[TASK OBJECTIVE]
Reproduce the rows word for word, starting at the first line of the rows and ending at the line containing "اللاعبين بعدما نقصت", with both of those lines included and nothing after the second.

_ _ _ _ _ _ _

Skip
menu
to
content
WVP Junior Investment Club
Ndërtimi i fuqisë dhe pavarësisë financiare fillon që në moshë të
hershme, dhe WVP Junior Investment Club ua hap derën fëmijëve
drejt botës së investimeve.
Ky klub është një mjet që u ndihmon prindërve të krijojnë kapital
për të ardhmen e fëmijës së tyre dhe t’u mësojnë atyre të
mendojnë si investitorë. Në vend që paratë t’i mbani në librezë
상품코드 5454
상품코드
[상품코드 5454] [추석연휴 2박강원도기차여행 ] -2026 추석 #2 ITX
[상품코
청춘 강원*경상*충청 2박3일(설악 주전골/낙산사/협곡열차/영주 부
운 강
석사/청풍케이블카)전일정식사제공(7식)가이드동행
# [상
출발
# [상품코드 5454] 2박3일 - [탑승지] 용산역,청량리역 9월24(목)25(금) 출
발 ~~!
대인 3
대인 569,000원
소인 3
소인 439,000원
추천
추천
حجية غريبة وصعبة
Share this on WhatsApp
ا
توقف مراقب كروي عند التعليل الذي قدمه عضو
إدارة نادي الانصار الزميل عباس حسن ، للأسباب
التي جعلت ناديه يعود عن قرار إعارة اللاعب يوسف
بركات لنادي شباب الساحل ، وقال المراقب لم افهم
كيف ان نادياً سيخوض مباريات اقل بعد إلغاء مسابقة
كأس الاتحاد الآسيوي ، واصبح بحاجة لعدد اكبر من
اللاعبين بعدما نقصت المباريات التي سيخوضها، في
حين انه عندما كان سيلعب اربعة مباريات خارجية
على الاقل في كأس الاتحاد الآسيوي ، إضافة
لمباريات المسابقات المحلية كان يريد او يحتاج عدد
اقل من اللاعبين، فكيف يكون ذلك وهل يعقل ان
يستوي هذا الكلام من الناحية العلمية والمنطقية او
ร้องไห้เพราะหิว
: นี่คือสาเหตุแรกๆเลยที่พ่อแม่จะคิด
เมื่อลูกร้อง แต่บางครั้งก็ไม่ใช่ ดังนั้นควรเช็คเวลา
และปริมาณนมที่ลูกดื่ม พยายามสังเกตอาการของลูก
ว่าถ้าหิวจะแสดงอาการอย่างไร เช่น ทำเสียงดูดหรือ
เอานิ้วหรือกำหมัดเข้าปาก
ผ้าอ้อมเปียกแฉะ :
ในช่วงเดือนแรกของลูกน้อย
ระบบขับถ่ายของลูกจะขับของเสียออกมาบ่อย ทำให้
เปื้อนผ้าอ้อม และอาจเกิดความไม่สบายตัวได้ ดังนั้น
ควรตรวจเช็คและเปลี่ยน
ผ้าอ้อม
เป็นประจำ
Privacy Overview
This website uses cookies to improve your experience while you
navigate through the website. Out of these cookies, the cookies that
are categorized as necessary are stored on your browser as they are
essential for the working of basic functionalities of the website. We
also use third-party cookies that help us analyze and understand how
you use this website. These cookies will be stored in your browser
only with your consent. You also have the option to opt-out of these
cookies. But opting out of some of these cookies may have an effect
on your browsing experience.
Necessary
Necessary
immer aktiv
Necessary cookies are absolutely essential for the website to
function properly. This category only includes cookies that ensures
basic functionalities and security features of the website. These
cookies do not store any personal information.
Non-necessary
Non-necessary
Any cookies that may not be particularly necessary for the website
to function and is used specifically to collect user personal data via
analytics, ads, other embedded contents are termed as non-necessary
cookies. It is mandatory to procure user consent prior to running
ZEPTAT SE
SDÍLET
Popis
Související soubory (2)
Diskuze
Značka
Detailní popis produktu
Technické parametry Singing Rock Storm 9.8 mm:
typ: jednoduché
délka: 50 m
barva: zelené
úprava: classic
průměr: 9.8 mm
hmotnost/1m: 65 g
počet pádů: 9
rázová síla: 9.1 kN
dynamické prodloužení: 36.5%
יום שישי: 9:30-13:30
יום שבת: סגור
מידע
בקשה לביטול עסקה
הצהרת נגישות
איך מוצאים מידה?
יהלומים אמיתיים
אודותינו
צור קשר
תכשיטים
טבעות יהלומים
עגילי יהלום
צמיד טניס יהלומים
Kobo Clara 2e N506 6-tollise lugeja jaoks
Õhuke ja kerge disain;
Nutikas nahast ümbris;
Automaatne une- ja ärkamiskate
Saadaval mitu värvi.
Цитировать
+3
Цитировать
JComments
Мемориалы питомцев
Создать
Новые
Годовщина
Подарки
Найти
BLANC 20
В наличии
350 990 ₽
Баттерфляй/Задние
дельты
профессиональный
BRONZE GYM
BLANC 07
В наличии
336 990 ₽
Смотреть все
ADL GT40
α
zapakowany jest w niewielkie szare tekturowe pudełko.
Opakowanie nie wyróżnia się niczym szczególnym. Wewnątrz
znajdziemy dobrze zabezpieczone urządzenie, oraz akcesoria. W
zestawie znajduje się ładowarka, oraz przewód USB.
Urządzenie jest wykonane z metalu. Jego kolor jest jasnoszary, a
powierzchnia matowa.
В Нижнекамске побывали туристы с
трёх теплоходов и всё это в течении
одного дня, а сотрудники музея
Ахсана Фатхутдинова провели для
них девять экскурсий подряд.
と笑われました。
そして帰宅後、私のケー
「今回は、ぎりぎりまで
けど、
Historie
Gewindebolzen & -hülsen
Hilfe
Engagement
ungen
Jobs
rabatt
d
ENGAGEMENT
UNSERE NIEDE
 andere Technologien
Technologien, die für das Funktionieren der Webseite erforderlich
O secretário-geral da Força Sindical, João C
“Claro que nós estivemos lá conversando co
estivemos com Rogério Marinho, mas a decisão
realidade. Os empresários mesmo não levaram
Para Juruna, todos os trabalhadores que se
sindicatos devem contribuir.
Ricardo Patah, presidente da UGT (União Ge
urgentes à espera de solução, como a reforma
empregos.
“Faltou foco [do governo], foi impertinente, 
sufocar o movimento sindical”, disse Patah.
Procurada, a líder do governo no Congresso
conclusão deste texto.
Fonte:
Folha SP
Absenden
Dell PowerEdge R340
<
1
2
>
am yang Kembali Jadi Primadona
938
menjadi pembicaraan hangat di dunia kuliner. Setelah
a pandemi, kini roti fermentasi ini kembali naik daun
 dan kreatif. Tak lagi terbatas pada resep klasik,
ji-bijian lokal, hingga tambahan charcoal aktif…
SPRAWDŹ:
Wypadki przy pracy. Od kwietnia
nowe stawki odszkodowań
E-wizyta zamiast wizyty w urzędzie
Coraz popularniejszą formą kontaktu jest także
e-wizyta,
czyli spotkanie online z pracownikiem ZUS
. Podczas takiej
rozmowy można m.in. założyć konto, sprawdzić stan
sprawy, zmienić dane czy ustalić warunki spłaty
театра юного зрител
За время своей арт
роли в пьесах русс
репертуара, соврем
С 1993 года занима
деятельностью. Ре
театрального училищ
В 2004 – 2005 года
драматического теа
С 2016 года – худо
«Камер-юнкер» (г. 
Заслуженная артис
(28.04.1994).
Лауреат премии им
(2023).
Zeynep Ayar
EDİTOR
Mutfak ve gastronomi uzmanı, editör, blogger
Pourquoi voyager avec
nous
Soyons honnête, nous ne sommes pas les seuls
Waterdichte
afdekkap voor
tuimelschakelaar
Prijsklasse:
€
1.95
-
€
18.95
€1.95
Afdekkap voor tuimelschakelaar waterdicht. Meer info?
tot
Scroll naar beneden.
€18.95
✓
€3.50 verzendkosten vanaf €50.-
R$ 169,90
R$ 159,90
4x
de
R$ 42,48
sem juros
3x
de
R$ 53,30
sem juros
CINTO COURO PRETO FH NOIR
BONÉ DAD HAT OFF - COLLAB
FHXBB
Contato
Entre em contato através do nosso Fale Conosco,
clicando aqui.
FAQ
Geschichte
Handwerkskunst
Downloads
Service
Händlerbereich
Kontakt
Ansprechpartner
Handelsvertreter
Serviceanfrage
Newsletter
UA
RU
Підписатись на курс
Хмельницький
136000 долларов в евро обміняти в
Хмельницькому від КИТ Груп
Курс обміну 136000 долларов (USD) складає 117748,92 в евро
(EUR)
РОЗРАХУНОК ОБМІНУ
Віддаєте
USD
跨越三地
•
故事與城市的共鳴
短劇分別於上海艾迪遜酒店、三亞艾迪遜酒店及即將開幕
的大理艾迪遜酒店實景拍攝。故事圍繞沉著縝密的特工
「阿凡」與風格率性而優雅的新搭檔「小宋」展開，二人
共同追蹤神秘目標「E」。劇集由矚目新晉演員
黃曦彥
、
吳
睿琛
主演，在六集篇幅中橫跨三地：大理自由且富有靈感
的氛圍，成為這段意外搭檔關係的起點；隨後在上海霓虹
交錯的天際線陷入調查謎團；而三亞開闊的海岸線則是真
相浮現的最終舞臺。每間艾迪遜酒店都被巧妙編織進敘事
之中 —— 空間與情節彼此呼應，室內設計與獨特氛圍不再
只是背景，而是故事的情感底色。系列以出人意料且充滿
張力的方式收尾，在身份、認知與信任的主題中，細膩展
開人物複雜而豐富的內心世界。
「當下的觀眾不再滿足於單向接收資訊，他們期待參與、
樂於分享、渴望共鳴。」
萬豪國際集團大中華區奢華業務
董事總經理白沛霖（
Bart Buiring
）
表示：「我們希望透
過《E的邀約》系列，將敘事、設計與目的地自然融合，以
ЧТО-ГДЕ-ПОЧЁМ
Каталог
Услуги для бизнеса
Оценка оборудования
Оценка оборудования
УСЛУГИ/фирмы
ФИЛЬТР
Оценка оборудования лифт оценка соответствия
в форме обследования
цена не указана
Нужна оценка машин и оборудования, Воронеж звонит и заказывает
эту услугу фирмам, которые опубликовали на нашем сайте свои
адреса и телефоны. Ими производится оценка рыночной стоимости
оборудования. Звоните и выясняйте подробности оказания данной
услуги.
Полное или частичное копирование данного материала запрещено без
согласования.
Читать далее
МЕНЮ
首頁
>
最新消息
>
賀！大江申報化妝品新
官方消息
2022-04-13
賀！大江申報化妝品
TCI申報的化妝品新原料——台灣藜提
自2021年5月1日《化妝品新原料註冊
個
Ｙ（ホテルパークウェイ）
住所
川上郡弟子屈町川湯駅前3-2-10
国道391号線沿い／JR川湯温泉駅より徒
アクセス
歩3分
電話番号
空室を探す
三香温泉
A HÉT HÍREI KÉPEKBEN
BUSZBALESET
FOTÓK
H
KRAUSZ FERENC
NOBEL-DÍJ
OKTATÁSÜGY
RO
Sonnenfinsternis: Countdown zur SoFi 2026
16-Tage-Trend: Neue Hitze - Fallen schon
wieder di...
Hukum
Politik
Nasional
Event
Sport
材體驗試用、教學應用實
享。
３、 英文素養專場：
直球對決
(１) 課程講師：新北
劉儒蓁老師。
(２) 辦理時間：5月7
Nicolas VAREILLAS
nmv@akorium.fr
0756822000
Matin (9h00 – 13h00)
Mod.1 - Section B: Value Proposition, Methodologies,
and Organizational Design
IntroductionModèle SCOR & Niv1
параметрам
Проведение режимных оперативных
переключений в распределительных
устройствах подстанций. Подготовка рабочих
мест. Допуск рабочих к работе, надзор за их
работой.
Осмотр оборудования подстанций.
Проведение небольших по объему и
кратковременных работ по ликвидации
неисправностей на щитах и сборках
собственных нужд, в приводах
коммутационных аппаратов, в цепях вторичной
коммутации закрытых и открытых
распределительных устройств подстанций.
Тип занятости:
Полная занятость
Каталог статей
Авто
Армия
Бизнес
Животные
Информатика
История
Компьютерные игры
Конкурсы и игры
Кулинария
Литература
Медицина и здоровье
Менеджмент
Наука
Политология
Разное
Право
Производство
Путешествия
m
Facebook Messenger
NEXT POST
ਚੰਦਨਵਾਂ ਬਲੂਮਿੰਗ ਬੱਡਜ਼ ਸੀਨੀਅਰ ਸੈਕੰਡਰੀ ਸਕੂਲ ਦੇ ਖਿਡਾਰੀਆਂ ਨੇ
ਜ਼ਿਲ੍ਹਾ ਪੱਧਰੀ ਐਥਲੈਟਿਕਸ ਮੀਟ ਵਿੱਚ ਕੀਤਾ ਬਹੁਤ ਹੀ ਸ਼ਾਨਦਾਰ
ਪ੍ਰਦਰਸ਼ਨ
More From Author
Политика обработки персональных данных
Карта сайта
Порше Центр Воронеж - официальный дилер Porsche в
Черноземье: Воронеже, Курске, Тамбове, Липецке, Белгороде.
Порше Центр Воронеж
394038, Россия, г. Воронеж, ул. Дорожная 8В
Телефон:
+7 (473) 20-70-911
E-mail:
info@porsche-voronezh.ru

_ _ _ _ _ _ _

[SOLVED PROBLEM]
Skip
menu
to
content
WVP Junior Investment Club
Ndërtimi i fuqisë dhe pavarësisë financiare fillon që në moshë të
hershme, dhe WVP Junior Investment Club ua hap derën fëmijëve
drejt botës së investimeve.
Ky klub është një mjet që u ndihmon prindërve të krijojnë kapital
për të ardhmen e fëmijës së tyre dhe t’u mësojnë atyre të
mendojnë si investitorë. Në vend që paratë t’i mbani në librezë
상품코드 5454
상품코드
[상품코드 5454] [추석연휴 2박강원도기차여행 ] -2026 추석 #2 ITX
[상품코
청춘 강원*경상*충청 2박3일(설악 주전골/낙산사/협곡열차/영주 부
운 강
석사/청풍케이블카)전일정식사제공(7식)가이드동행
# [상
출발
# [상품코드 5454] 2박3일 - [탑승지] 용산역,청량리역 9월24(목)25(금) 출
발 ~~!
대인 3
대인 569,000원
소인 3
소인 439,000원
추천
추천
حجية غريبة وصعبة
Share this on WhatsApp
ا
توقف مراقب كروي عند التعليل الذي قدمه عضو
إدارة نادي الانصار الزميل عباس حسن ، للأسباب
التي جعلت ناديه يعود عن قرار إعارة اللاعب يوسف
بركات لنادي شباب الساحل ، وقال المراقب لم افهم
كيف ان نادياً سيخوض مباريات اقل بعد إلغاء مسابقة
كأس الاتحاد الآسيوي ، واصبح بحاجة لعدد اكبر من
اللاعبين بعدما نقصت المباريات التي سيخوضها، في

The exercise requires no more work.